◆ **Work instructions**: Without the pictures, repeat the listing character for character.

+++ Information shown +++

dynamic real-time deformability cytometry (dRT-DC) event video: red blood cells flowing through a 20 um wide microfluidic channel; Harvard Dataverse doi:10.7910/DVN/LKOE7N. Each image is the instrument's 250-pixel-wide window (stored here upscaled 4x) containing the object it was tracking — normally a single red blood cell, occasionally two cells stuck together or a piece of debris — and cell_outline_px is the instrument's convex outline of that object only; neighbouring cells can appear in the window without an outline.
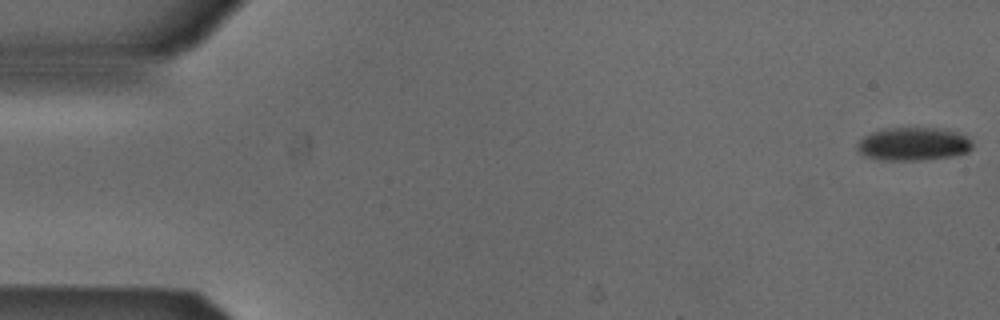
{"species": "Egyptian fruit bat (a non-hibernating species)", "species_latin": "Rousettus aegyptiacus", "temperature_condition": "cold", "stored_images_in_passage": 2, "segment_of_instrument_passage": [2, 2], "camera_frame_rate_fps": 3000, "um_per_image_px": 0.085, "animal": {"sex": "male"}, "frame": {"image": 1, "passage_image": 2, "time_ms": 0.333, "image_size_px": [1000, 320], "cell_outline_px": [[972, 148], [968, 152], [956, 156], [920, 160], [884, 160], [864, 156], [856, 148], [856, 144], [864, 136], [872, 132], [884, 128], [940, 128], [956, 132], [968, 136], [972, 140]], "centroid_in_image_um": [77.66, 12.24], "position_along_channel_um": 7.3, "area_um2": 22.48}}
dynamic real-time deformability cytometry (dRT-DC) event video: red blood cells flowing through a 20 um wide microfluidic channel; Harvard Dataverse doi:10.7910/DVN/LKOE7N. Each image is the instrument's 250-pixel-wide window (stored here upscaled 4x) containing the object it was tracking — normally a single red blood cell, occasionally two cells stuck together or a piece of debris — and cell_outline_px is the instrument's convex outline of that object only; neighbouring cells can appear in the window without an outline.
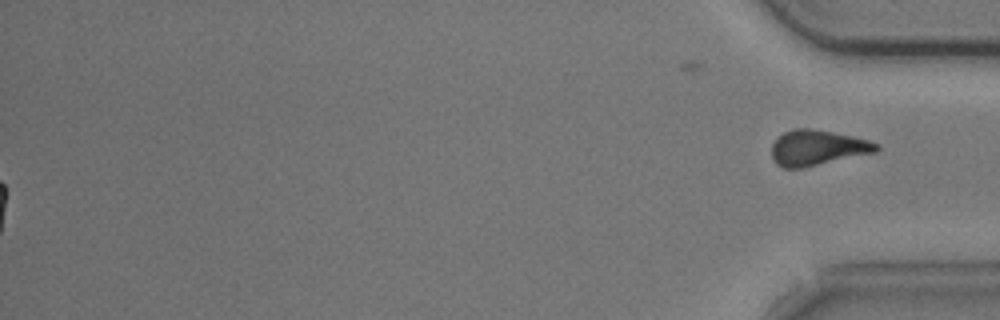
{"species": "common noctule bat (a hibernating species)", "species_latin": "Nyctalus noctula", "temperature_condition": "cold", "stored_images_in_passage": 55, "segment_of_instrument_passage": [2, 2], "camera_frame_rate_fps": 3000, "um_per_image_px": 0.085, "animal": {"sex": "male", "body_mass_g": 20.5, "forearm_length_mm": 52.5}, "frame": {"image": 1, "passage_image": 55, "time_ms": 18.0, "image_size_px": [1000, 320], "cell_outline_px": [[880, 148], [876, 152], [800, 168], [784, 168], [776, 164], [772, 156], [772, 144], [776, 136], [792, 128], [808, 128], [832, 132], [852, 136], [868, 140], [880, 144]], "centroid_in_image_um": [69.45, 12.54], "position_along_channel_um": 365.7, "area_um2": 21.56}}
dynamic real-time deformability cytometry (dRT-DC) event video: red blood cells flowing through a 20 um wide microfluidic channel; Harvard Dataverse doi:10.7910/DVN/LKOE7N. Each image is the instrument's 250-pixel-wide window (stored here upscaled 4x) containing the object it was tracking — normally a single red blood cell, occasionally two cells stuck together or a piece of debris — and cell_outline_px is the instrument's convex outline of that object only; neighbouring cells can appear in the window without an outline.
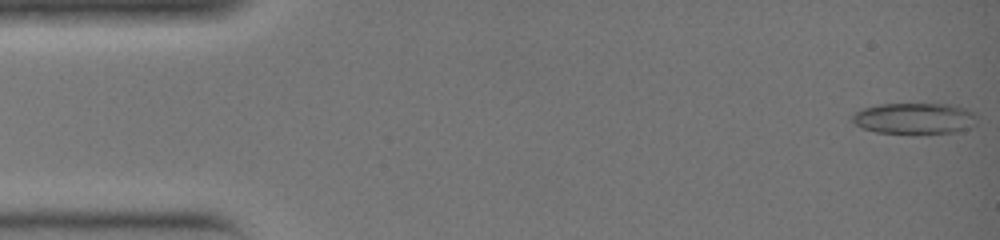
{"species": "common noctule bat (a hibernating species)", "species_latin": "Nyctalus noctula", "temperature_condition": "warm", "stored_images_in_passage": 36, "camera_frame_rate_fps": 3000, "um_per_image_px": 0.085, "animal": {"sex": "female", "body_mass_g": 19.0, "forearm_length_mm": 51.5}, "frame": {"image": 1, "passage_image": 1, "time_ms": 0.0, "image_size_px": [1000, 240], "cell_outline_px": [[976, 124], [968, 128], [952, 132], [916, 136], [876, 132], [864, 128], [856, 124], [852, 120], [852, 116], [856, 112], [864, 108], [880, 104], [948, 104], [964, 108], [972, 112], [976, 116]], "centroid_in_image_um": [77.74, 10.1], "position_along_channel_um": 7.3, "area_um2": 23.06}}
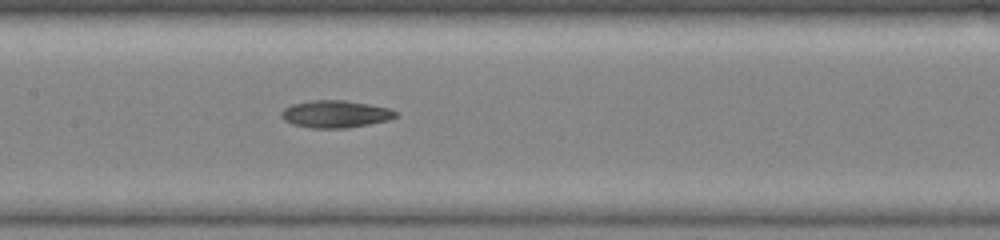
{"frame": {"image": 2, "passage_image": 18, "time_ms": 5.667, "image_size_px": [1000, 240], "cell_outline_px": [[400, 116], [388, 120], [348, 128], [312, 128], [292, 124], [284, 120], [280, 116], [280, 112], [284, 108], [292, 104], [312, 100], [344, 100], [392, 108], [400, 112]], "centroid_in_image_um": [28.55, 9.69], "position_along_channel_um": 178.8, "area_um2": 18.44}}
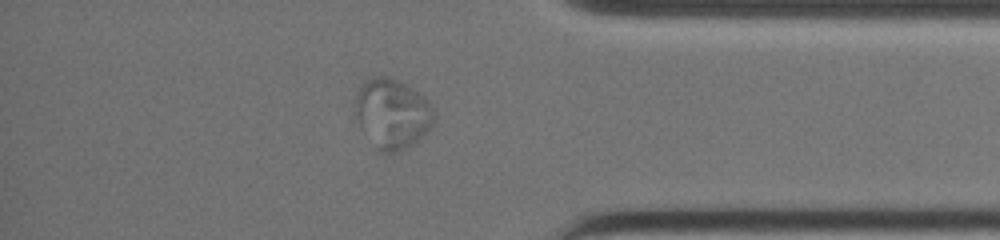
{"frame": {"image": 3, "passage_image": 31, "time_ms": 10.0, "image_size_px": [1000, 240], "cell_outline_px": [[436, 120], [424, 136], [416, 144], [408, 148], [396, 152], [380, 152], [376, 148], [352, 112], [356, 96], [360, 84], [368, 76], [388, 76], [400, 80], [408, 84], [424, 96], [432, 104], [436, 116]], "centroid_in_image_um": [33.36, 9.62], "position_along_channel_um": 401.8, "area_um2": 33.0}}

+++

◆ **Written reply**:
dynamic real-time deformability cytometry (dRT-DC) event video: red blood cells flowing through a 20 um wide microfluidic channel; Harvard Dataverse doi:10.7910/DVN/LKOE7N. Each image is the instrument's 250-pixel-wide window (stored here upscaled 4x) containing the object it was tracking — normally a single red blood cell, occasionally two cells stuck together or a piece of debris — and cell_outline_px is the instrument's convex outline of that object only; neighbouring cells can appear in the window without an outline.
{"species": "Egyptian fruit bat (a non-hibernating species)", "species_latin": "Rousettus aegyptiacus", "temperature_condition": "cold", "stored_images_in_passage": 2, "segment_of_instrument_passage": [2, 2], "camera_frame_rate_fps": 3000, "um_per_image_px": 0.085, "animal": {"sex": "male"}, "frame": {"image": 1, "passage_image": 2, "time_ms": 0.333, "image_size_px": [1000, 320], "cell_outline_px": [[972, 148], [968, 152], [956, 156], [920, 160], [884, 160], [864, 156], [856, 148], [856, 144], [864, 136], [872, 132], [884, 128], [940, 128], [956, 132], [968, 136], [972, 140]], "centroid_in_image_um": [77.66, 12.24], "position_along_channel_um": 7.3, "area_um2": 22.48}}
dynamic real-time deformability cytometry (dRT-DC) event video: red blood cells flowing through a 20 um wide microfluidic channel; Harvard Dataverse doi:10.7910/DVN/LKOE7N. Each image is the instrument's 250-pixel-wide window (stored here upscaled 4x) containing the object it was tracking — normally a single red blood cell, occasionally two cells stuck together or a piece of debris — and cell_outline_px is the instrument's convex outline of that object only; neighbouring cells can appear in the window without an outline.
{"species": "common noctule bat (a hibernating species)", "species_latin": "Nyctalus noctula", "temperature_condition": "cold", "stored_images_in_passage": 55, "segment_of_instrument_passage": [2, 2], "camera_frame_rate_fps": 3000, "um_per_image_px": 0.085, "animal": {"sex": "male", "body_mass_g": 20.5, "forearm_length_mm": 52.5}, "frame": {"image": 1, "passage_image": 55, "time_ms": 18.0, "image_size_px": [1000, 320], "cell_outline_px": [[880, 148], [876, 152], [800, 168], [784, 168], [776, 164], [772, 156], [772, 144], [776, 136], [792, 128], [808, 128], [832, 132], [852, 136], [868, 140], [880, 144]], "centroid_in_image_um": [69.45, 12.54], "position_along_channel_um": 365.7, "area_um2": 21.56}}
dynamic real-time deformability cytometry (dRT-DC) event video: red blood cells flowing through a 20 um wide microfluidic channel; Harvard Dataverse doi:10.7910/DVN/LKOE7N. Each image is the instrument's 250-pixel-wide window (stored here upscaled 4x) containing the object it was tracking — normally a single red blood cell, occasionally two cells stuck together or a piece of debris — and cell_outline_px is the instrument's convex outline of that object only; neighbouring cells can appear in the window without an outline.
{"species": "common noctule bat (a hibernating species)", "species_latin": "Nyctalus noctula", "temperature_condition": "warm", "stored_images_in_passage": 36, "camera_frame_rate_fps": 3000, "um_per_image_px": 0.085, "animal": {"sex": "female", "body_mass_g": 19.0, "forearm_length_mm": 51.5}, "frame": {"image": 1, "passage_image": 1, "time_ms": 0.0, "image_size_px": [1000, 240], "cell_outline_px": [[976, 124], [968, 128], [952, 132], [916, 136], [876, 132], [864, 128], [856, 124], [852, 120], [852, 116], [856, 112], [864, 108], [880, 104], [948, 104], [964, 108], [972, 112], [976, 116]], "centroid_in_image_um": [77.74, 10.1], "position_along_channel_um": 7.3, "area_um2": 23.06}}
{"frame": {"image": 2, "passage_image": 18, "time_ms": 5.667, "image_size_px": [1000, 240], "cell_outline_px": [[400, 116], [388, 120], [348, 128], [312, 128], [292, 124], [284, 120], [280, 116], [280, 112], [284, 108], [292, 104], [312, 100], [344, 100], [392, 108], [400, 112]], "centroid_in_image_um": [28.55, 9.69], "position_along_channel_um": 178.8, "area_um2": 18.44}}
{"frame": {"image": 3, "passage_image": 31, "time_ms": 10.0, "image_size_px": [1000, 240], "cell_outline_px": [[436, 120], [424, 136], [416, 144], [408, 148], [396, 152], [380, 152], [376, 148], [352, 112], [356, 96], [360, 84], [368, 76], [388, 76], [400, 80], [408, 84], [424, 96], [432, 104], [436, 116]], "centroid_in_image_um": [33.36, 9.62], "position_along_channel_um": 401.8, "area_um2": 33.0}}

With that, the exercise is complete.